GIVEN DATA:
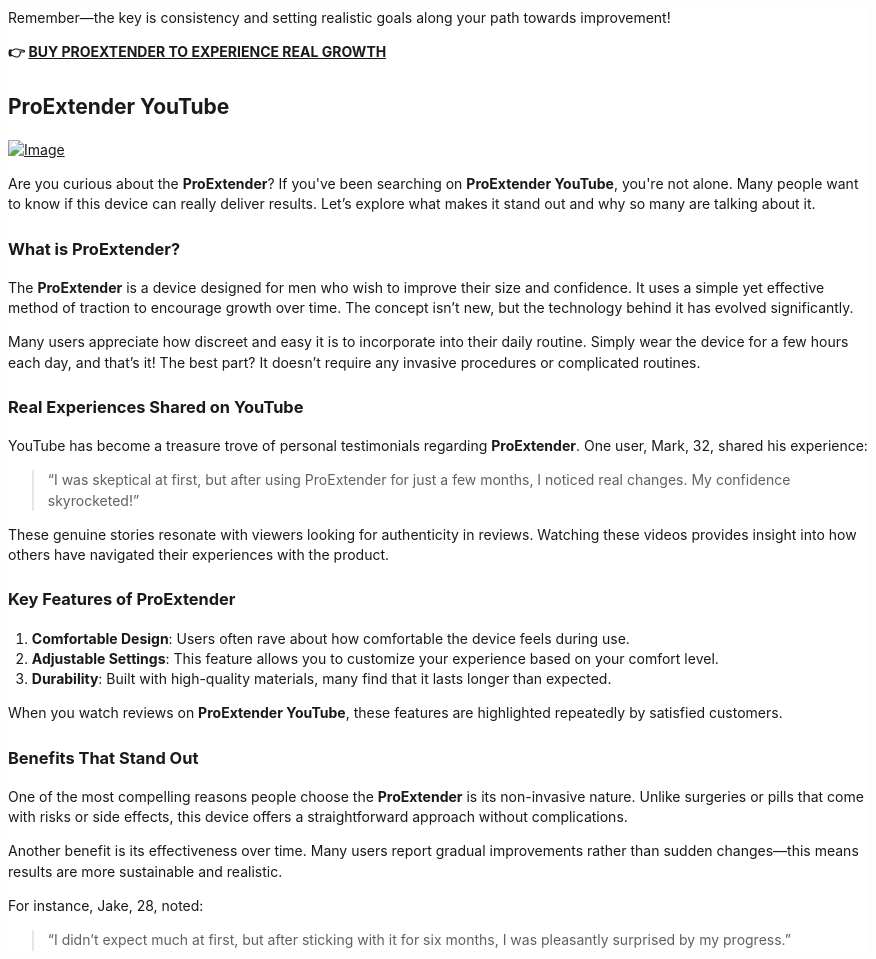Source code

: Remember—the key is consistency and setting realistic goals along your path towards improvement!



**👉 [BUY PROEXTENDER TO EXPERIENCE REAL GROWTH](https://gchaffi.com/vPVFbELR)**

## ProExtender YouTube

[![Image](https://www2.sellhealth.com/26/proextender_5_2.jpg)](https://gchaffi.com/vPVFbELR)

Are you curious about the **ProExtender**? If you've been searching on **ProExtender YouTube**, you're not alone. Many people want to know if this device can really deliver results. Let’s explore what makes it stand out and why so many are talking about it.

### What is ProExtender?

The **ProExtender** is a device designed for men who wish to improve their size and confidence. It uses a simple yet effective method of traction to encourage growth over time. The concept isn’t new, but the technology behind it has evolved significantly. 

Many users appreciate how discreet and easy it is to incorporate into their daily routine. Simply wear the device for a few hours each day, and that’s it! The best part? It doesn’t require any invasive procedures or complicated routines.

### Real Experiences Shared on YouTube

YouTube has become a treasure trove of personal testimonials regarding **ProExtender**. One user, Mark, 32, shared his experience:

> “I was skeptical at first, but after using ProExtender for just a few months, I noticed real changes. My confidence skyrocketed!”

These genuine stories resonate with viewers looking for authenticity in reviews. Watching these videos provides insight into how others have navigated their experiences with the product.

### Key Features of ProExtender

1. **Comfortable Design**: Users often rave about how comfortable the device feels during use.
2. **Adjustable Settings**: This feature allows you to customize your experience based on your comfort level.
3. **Durability**: Built with high-quality materials, many find that it lasts longer than expected.

When you watch reviews on **ProExtender YouTube**, these features are highlighted repeatedly by satisfied customers.

### Benefits That Stand Out

One of the most compelling reasons people choose the **ProExtender** is its non-invasive nature. Unlike surgeries or pills that come with risks or side effects, this device offers a straightforward approach without complications.

Another benefit is its effectiveness over time. Many users report gradual improvements rather than sudden changes—this means results are more sustainable and realistic.

For instance, Jake, 28, noted:

> “I didn’t expect much at first, but after sticking with it for six months, I was pleasantly surprised by my progress.”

ASSIGNMENT:
Take the data above and repeat it exactly, leaving each picture out.

EXERCISE SOLUTION:
Source code

: Remember—the key is consistency and setting realistic goals along your path towards improvement!



**👉 [BUY PROEXTENDER TO EXPERIENCE REAL GROWTH](https://gchaffi.com/vPVFbELR)**

## ProExtender YouTube

[![Image](https://www2.sellhealth.com/26/proextender_5_2.jpg)](https://gchaffi.com/vPVFbELR)

Are you curious about the **ProExtender**? If you've been searching on **ProExtender YouTube**, you're not alone. Many people want to know if this device can really deliver results. Let’s explore what makes it stand out and why so many are talking about it.

### What is ProExtender?

The **ProExtender** is a device designed for men who wish to improve their size and confidence. It uses a simple yet effective method of traction to encourage growth over time. The concept isn’t new, but the technology behind it has evolved significantly. 

Many users appreciate how discreet and easy it is to incorporate into their daily routine. Simply wear the device for a few hours each day, and that’s it! The best part? It doesn’t require any invasive procedures or complicated routines.

### Real Experiences Shared on YouTube

YouTube has become a treasure trove of personal testimonials regarding **ProExtender**. One user, Mark, 32, shared his experience:

> “I was skeptical at first, but after using ProExtender for just a few months, I noticed real changes. My confidence skyrocketed!”

These genuine stories resonate with viewers looking for authenticity in reviews. Watching these videos provides insight into how others have navigated their experiences with the product.

### Key Features of ProExtender

1. **Comfortable Design**: Users often rave about how comfortable the device feels during use.
2. **Adjustable Settings**: This feature allows you to customize your experience based on your comfort level.
3. **Durability**: Built with high-quality materials, many find that it lasts longer than expected.

When you watch reviews on **ProExtender YouTube**, these features are highlighted repeatedly by satisfied customers.

### Benefits That Stand Out

One of the most compelling reasons people choose the **ProExtender** is its non-invasive nature. Unlike surgeries or pills that come with risks or side effects, this device offers a straightforward approach without complications.

Another benefit is its effectiveness over time. Many users report gradual improvements rather than sudden changes—this means results are more sustainable and realistic.

For instance, Jake, 28, noted:

> “I didn’t expect much at first, but after sticking with it for six months, I was pleasantly surprised by my progress.”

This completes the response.